Kalgoorlie-Boulder police’s targeting of the region’s repeat offenders has contributed to a significant drop in crime, with burglaries at commercial properties down nearly 30 per cent.
Police Minister Rob Johnson said the latest statistics for July 2010 showed the hard work of local officers had paid off.
“Through implementation of volume crime strategies and intelligence-led policing, Kalgoorlie-Boulder police have continued to drive down crime in the last three years,” Mr Johnson said.
“Crime reductions include residential burglary (down 23.8 per cent); commercial burglary (29.8 per cent); domestic assault (11.7 per cent); assault (6.5 per cent); robbery (7.7 per cent); and motor vehicle theft (5.3 per cent).

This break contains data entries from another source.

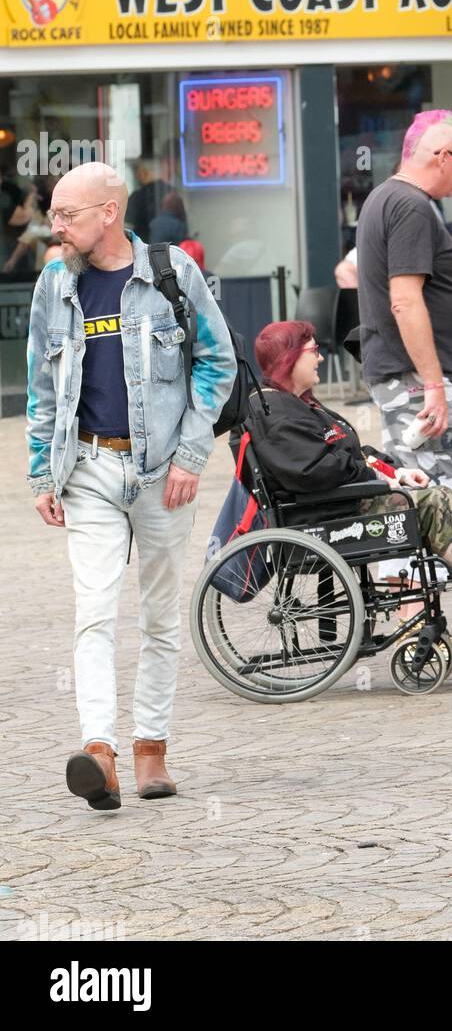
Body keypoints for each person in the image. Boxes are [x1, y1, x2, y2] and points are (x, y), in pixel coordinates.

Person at [26, 161, 237, 811]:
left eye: (67, 214)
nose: (54, 226)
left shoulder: (170, 274)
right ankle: (100, 752)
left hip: (160, 474)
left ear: (108, 213)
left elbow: (217, 359)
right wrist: (42, 469)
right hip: (87, 468)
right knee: (93, 611)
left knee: (158, 616)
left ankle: (151, 747)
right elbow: (40, 383)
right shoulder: (54, 283)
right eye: (54, 215)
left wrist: (190, 456)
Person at [243, 320, 452, 638]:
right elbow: (315, 471)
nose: (321, 357)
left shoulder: (298, 404)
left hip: (343, 503)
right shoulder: (274, 410)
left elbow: (349, 454)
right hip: (327, 515)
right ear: (291, 357)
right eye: (313, 350)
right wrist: (381, 482)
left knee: (445, 498)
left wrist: (395, 473)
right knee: (441, 503)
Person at [356, 110, 452, 523]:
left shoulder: (385, 197)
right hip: (416, 380)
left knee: (411, 498)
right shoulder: (411, 205)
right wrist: (434, 384)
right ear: (444, 157)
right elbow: (405, 300)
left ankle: (401, 576)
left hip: (403, 375)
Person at [124, 158, 171, 244]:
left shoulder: (137, 197)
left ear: (145, 173)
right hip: (170, 249)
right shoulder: (171, 192)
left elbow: (128, 225)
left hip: (144, 248)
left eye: (138, 171)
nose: (137, 175)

“In addition, Kalgoorlie-Boulder’s police focused efforts on drug offences have resulted in an increase of 13.2 per cent of people charged with possession, sending a clear message to the community that drug use is not tolerated and offenders will be caught.

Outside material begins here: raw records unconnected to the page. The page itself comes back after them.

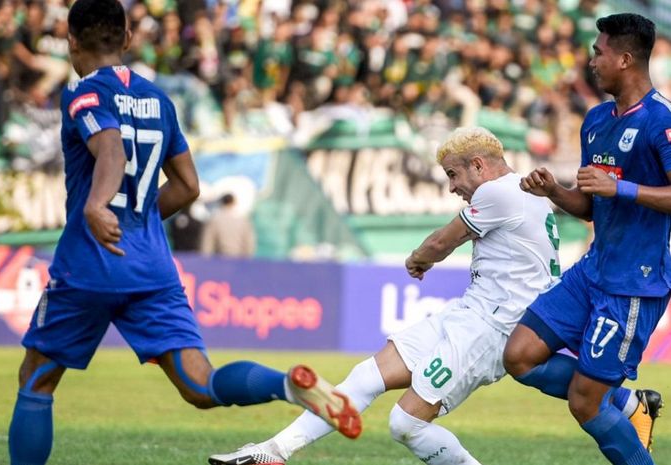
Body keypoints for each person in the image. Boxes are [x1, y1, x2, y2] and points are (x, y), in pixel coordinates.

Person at [7, 2, 361, 465]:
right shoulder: (159, 99)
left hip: (91, 261)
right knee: (201, 385)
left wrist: (98, 206)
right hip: (152, 265)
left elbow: (110, 150)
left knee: (37, 380)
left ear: (71, 40)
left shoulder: (83, 94)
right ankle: (285, 385)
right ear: (128, 38)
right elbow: (189, 186)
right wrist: (142, 218)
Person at [209, 126, 562, 465]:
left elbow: (442, 242)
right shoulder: (528, 192)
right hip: (472, 312)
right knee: (365, 376)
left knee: (406, 424)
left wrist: (417, 260)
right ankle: (273, 451)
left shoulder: (497, 191)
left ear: (478, 165)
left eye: (453, 175)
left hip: (491, 328)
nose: (452, 187)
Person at [503, 13, 671, 465]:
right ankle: (628, 404)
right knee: (519, 357)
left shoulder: (661, 121)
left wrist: (622, 188)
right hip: (592, 272)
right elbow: (590, 205)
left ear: (625, 58)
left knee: (584, 402)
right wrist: (555, 191)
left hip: (632, 285)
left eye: (598, 52)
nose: (591, 61)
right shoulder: (596, 120)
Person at [201, 193, 256, 258]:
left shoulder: (215, 219)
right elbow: (249, 243)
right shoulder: (243, 220)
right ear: (234, 202)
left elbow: (207, 244)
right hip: (239, 261)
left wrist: (206, 261)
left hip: (220, 260)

“The Kalgoorlie-Boulder police are also working with the City of Kalgoorlie-Boulder on the redesign and upgrade of CCTV cameras, to cover the Kalgoorlie and Boulder central business districts.
“It is anticipated this project will be finalised in the next few months and mean these busy areas will be monitored 24-hours-a-day.”
The Minister said he had been very impressed with the work being done by Kalgoorlie-Boulder police officers in dealing with the region’s Prolific and Priority Offenders (PPOs) during a visit in February.
Mr Johnson said that visit contributed to his decision to establish the Integrated Offender Management Forum, which was held last week, to build on the success of the WA Police’s PPO program and divert more West Australians away from a life of crime.
“The PPO program has been critical in tackling volume crime at a district level, by focusing on disrupting and preventing crime by the small number of persistent offenders who commit the majority of offences,” he said.
“The Kalgoorlie-Boulder police have been very dedicated in their efforts on PPOs and we have seen the positive results flow on from their hard work and the dramatic reduction in crime that has occurred in the district.
“I want to build on that success across WA by ensuring police and other Government agencies are working together to prevent young people from becoming PPOs, ensuring repeat offenders are sent back to court and to rehabilitating PPOs once they leave prison to ensure they don’t reoffend.”
Kalgoorlie-Boulder police, in partnership with Goldfields Youth Justice Services and the Education Department, have developed a program to engage at-risk youth and involve them in an education-based program.
The 12-month program will provide a range of skills, including literacy and numeracy, to its 15 participants in an effort to divert them from their repeat offending behaviour.
At the end of the program, the participants will receive a Certificate in General Education, which is equal to a completion of Year 10 studies.